▶ **WORK INSTRUCTIONS**:
Render the lines of each of the following entries as a numbered list, leaving out any blank lines.

-------- DATA SUPPLIED --------

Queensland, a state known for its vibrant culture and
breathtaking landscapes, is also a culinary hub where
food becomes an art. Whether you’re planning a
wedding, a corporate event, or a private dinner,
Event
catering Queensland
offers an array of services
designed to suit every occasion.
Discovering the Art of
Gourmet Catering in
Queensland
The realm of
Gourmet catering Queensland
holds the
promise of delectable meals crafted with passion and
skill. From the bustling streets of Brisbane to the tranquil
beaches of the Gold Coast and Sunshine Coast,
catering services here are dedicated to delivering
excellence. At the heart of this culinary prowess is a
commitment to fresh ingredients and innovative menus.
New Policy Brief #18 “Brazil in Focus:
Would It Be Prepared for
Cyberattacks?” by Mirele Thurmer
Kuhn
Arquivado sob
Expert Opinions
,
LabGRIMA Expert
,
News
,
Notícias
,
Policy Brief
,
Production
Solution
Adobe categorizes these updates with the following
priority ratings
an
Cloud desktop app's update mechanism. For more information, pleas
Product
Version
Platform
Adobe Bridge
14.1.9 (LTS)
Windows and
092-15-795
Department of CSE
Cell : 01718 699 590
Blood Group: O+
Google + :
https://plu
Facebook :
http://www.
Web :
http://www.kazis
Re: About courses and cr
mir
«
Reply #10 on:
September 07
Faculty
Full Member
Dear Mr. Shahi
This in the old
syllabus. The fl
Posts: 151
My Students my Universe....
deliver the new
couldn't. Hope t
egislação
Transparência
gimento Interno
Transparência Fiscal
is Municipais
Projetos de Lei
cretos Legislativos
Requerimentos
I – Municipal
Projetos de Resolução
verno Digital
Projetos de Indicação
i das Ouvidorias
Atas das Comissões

--------

▶ **ANSWER SPACE**:
1. Queensland, a state known for its vibrant culture and
2. breathtaking landscapes, is also a culinary hub where
3. food becomes an art. Whether you’re planning a
4. wedding, a corporate event, or a private dinner,
5. Event
6. catering Queensland
7. offers an array of services
8. designed to suit every occasion.
9. Discovering the Art of
10. Gourmet Catering in
11. Queensland
12. The realm of
13. Gourmet catering Queensland
14. holds the
15. promise of delectable meals crafted with passion and
16. skill. From the bustling streets of Brisbane to the tranquil
17. beaches of the Gold Coast and Sunshine Coast,
18. catering services here are dedicated to delivering
19. excellence. At the heart of this culinary prowess is a
20. commitment to fresh ingredients and innovative menus.
21. New Policy Brief #18 “Brazil in Focus:
22. Would It Be Prepared for
23. Cyberattacks?” by Mirele Thurmer
24. Kuhn
25. Arquivado sob
26. Expert Opinions
27. ,
28. LabGRIMA Expert
29. ,
30. News
31. ,
32. Notícias
33. ,
34. Policy Brief
35. ,
36. Production
37. Solution
38. Adobe categorizes these updates with the following
39. priority ratings
40. an
41. Cloud desktop app's update mechanism. For more information, pleas
42. Product
43. Version
44. Platform
45. Adobe Bridge
46. 14.1.9 (LTS)
47. Windows and
48. 092-15-795
49. Department of CSE
50. Cell : 01718 699 590
51. Blood Group: O+
52. Google + :
53. https://plu
54. Facebook :
55. http://www.
56. Web :
57. http://www.kazis
58. Re: About courses and cr
59. mir
60. «
61. Reply #10 on:
62. September 07
63. Faculty
64. Full Member
65. Dear Mr. Shahi
66. This in the old
67. syllabus. The fl
68. Posts: 151
69. My Students my Universe....
70. deliver the new
71. couldn't. Hope t
72. egislação
73. Transparência
74. gimento Interno
75. Transparência Fiscal
76. is Municipais
77. Projetos de Lei
78. cretos Legislativos
79. Requerimentos
80. I – Municipal
81. Projetos de Resolução
82. verno Digital
83. Projetos de Indicação
84. i das Ouvidorias
85. Atas das Comissões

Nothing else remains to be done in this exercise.